++++ Entries supplied
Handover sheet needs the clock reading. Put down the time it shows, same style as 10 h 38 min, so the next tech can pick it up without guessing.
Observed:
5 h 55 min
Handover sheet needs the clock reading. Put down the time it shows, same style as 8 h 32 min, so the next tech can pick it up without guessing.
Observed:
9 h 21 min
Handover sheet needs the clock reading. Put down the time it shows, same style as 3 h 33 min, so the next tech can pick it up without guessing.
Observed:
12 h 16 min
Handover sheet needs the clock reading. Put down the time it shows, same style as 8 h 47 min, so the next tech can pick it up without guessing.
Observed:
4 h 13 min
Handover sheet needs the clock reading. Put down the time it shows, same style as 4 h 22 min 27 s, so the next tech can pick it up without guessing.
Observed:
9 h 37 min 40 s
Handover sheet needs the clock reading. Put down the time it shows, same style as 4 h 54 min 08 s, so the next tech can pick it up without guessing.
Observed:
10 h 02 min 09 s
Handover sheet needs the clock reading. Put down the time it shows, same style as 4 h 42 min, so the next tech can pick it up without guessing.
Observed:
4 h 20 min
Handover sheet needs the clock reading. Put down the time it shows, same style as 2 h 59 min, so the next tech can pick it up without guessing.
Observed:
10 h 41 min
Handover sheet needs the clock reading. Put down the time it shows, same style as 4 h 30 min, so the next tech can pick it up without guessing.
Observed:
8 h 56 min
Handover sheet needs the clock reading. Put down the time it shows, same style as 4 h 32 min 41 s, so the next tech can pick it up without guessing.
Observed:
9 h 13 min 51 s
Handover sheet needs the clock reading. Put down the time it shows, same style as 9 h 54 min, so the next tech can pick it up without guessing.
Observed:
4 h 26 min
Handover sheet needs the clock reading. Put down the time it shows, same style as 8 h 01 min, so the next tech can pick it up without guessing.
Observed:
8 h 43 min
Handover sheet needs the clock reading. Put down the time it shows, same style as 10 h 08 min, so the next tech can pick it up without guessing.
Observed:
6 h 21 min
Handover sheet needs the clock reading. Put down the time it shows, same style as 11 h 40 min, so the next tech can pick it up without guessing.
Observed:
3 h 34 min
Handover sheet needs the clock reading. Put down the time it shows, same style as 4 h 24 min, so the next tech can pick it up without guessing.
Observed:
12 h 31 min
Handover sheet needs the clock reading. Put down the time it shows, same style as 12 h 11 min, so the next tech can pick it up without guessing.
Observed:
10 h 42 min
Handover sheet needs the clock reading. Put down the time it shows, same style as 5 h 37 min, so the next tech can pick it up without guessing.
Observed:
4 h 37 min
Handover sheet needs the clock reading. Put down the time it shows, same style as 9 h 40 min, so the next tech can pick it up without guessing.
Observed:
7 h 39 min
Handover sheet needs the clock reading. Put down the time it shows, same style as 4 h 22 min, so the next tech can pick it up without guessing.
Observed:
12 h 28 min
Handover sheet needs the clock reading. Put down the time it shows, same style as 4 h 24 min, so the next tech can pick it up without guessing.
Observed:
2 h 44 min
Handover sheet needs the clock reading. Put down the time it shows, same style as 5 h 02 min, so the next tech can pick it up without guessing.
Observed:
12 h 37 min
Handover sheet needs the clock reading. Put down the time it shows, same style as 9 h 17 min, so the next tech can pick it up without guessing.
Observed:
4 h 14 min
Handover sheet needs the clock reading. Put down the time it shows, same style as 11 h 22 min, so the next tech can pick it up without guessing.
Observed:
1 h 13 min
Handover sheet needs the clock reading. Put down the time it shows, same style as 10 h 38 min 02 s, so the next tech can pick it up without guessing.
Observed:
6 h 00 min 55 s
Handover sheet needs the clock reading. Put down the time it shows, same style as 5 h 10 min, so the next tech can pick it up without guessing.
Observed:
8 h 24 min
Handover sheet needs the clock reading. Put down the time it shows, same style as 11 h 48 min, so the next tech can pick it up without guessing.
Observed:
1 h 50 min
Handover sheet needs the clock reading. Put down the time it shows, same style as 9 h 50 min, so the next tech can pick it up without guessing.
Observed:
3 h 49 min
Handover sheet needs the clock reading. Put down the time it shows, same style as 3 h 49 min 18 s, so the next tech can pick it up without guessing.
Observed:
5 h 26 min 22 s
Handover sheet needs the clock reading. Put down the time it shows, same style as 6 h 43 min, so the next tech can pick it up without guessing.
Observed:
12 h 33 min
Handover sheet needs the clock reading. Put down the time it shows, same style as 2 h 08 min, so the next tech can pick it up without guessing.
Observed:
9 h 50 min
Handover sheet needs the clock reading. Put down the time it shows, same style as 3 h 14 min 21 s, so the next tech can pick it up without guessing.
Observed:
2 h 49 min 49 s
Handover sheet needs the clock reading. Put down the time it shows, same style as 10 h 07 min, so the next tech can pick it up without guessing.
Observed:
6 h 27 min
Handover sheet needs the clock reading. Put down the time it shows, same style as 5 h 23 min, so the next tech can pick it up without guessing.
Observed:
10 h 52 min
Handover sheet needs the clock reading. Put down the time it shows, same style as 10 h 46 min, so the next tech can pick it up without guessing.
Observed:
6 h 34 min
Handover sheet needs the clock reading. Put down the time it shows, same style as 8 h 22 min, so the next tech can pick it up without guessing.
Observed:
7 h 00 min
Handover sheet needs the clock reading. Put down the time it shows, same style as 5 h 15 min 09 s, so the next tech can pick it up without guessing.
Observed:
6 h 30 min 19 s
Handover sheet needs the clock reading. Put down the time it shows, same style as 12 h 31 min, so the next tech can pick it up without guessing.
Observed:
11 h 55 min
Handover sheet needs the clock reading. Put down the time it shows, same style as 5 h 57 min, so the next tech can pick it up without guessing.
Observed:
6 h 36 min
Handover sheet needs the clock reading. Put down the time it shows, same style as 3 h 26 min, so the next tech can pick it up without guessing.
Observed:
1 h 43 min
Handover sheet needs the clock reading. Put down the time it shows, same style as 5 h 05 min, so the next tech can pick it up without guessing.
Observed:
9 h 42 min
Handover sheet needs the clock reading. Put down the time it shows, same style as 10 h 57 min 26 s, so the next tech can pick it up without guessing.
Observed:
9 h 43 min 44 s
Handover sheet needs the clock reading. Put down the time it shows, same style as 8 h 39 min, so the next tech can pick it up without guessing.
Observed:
++++++++
Short problem:
Could you rewrite all of these lines with "next tech" changed to "incoming technician" wherever it occurs, leaving everything else as it is?

Exercise solution:
Handover sheet needs the clock reading. Put down the time it shows, same style as 10 h 38 min, so the incoming technician can pick it up without guessing.
Observed:
5 h 55 min
Handover sheet needs the clock reading. Put down the time it shows, same style as 8 h 32 min, so the incoming technician can pick it up without guessing.
Observed:
9 h 21 min
Handover sheet needs the clock reading. Put down the time it shows, same style as 3 h 33 min, so the incoming technician can pick it up without guessing.
Observed:
12 h 16 min
Handover sheet needs the clock reading. Put down the time it shows, same style as 8 h 47 min, so the incoming technician can pick it up without guessing.
Observed:
4 h 13 min
Handover sheet needs the clock reading. Put down the time it shows, same style as 4 h 22 min 27 s, so the incoming technician can pick it up without guessing.
Observed:
9 h 37 min 40 s
Handover sheet needs the clock reading. Put down the time it shows, same style as 4 h 54 min 08 s, so the incoming technician can pick it up without guessing.
Observed:
10 h 02 min 09 s
Handover sheet needs the clock reading. Put down the time it shows, same style as 4 h 42 min, so the incoming technician can pick it up without guessing.
Observed:
4 h 20 min
Handover sheet needs the clock reading. Put down the time it shows, same style as 2 h 59 min, so the incoming technician can pick it up without guessing.
Observed:
10 h 41 min
Handover sheet needs the clock reading. Put down the time it shows, same style as 4 h 30 min, so the incoming technician can pick it up without guessing.
Observed:
8 h 56 min
Handover sheet needs the clock reading. Put down the time it shows, same style as 4 h 32 min 41 s, so the incoming technician can pick it up without guessing.
Observed:
9 h 13 min 51 s
Handover sheet needs the clock reading. Put down the time it shows, same style as 9 h 54 min, so the incoming technician can pick it up without guessing.
Observed:
4 h 26 min
Handover sheet needs the clock reading. Put down the time it shows, same style as 8 h 01 min, so the incoming technician can pick it up without guessing.
Observed:
8 h 43 min
Handover sheet needs the clock reading. Put down the time it shows, same style as 10 h 08 min, so the incoming technician can pick it up without guessing.
Observed:
6 h 21 min
Handover sheet needs the clock reading. Put down the time it shows, same style as 11 h 40 min, so the incoming technician can pick it up without guessing.
Observed:
3 h 34 min
Handover sheet needs the clock reading. Put down the time it shows, same style as 4 h 24 min, so the incoming technician can pick it up without guessing.
Observed:
12 h 31 min
Handover sheet needs the clock reading. Put down the time it shows, same style as 12 h 11 min, so the incoming technician can pick it up without guessing.
Observed:
10 h 42 min
Handover sheet needs the clock reading. Put down the time it shows, same style as 5 h 37 min, so the incoming technician can pick it up without guessing.
Observed:
4 h 37 min
Handover sheet needs the clock reading. Put down the time it shows, same style as 9 h 40 min, so the incoming technician can pick it up without guessing.
Observed:
7 h 39 min
Handover sheet needs the clock reading. Put down the time it shows, same style as 4 h 22 min, so the incoming technician can pick it up without guessing.
Observed:
12 h 28 min
Handover sheet needs the clock reading. Put down the time it shows, same style as 4 h 24 min, so the incoming technician can pick it up without guessing.
Observed:
2 h 44 min
Handover sheet needs the clock reading. Put down the time it shows, same style as 5 h 02 min, so the incoming technician can pick it up without guessing.
Observed:
12 h 37 min
Handover sheet needs the clock reading. Put down the time it shows, same style as 9 h 17 min, so the incoming technician can pick it up without guessing.
Observed:
4 h 14 min
Handover sheet needs the clock reading. Put down the time it shows, same style as 11 h 22 min, so the incoming technician can pick it up without guessing.
Observed:
1 h 13 min
Handover sheet needs the clock reading. Put down the time it shows, same style as 10 h 38 min 02 s, so the incoming technician can pick it up without guessing.
Observed:
6 h 00 min 55 s
Handover sheet needs the clock reading. Put down the time it shows, same style as 5 h 10 min, so the incoming technician can pick it up without guessing.
Observed:
8 h 24 min
Handover sheet needs the clock reading. Put down the time it shows, same style as 11 h 48 min, so the incoming technician can pick it up without guessing.
Observed:
1 h 50 min
Handover sheet needs the clock reading. Put down the time it shows, same style as 9 h 50 min, so the incoming technician can pick it up without guessing.
Observed:
3 h 49 min
Handover sheet needs the clock reading. Put down the time it shows, same style as 3 h 49 min 18 s, so the incoming technician can pick it up without guessing.
Observed:
5 h 26 min 22 s
Handover sheet needs the clock reading. Put down the time it shows, same style as 6 h 43 min, so the incoming technician can pick it up without guessing.
Observed:
12 h 33 min
Handover sheet needs the clock reading. Put down the time it shows, same style as 2 h 08 min, so the incoming technician can pick it up without guessing.
Observed:
9 h 50 min
Handover sheet needs the clock reading. Put down the time it shows, same style as 3 h 14 min 21 s, so the incoming technician can pick it up without guessing.
Observed:
2 h 49 min 49 s
Handover sheet needs the clock reading. Put down the time it shows, same style as 10 h 07 min, so the incoming technician can pick it up without guessing.
Observed:
6 h 27 min
Handover sheet needs the clock reading. Put down the time it shows, same style as 5 h 23 min, so the incoming technician can pick it up without guessing.
Observed:
10 h 52 min
Handover sheet needs the clock reading. Put down the time it shows, same style as 10 h 46 min, so the incoming technician can pick it up without guessing.
Observed:
6 h 34 min
Handover sheet needs the clock reading. Put down the time it shows, same style as 8 h 22 min, so the incoming technician can pick it up without guessing.
Observed:
7 h 00 min
Handover sheet needs the clock reading. Put down the time it shows, same style as 5 h 15 min 09 s, so the incoming technician can pick it up without guessing.
Observed:
6 h 30 min 19 s
Handover sheet needs the clock reading. Put down the time it shows, same style as 12 h 31 min, so the incoming technician can pick it up without guessing.
Observed:
11 h 55 min
Handover sheet needs the clock reading. Put down the time it shows, same style as 5 h 57 min, so the incoming technician can pick it up without guessing.
Observed:
6 h 36 min
Handover sheet needs the clock reading. Put down the time it shows, same style as 3 h 26 min, so the incoming technician can pick it up without guessing.
Observed:
1 h 43 min
Handover sheet needs the clock reading. Put down the time it shows, same style as 5 h 05 min, so the incoming technician can pick it up without guessing.
Observed:
9 h 42 min
Handover sheet needs the clock reading. Put down the time it shows, same style as 10 h 57 min 26 s, so the incoming technician can pick it up without guessing.
Observed:
9 h 43 min 44 s
Handover sheet needs the clock reading. Put down the time it shows, same style as 8 h 39 min, so the incoming technician can pick it up without guessing.
Observed:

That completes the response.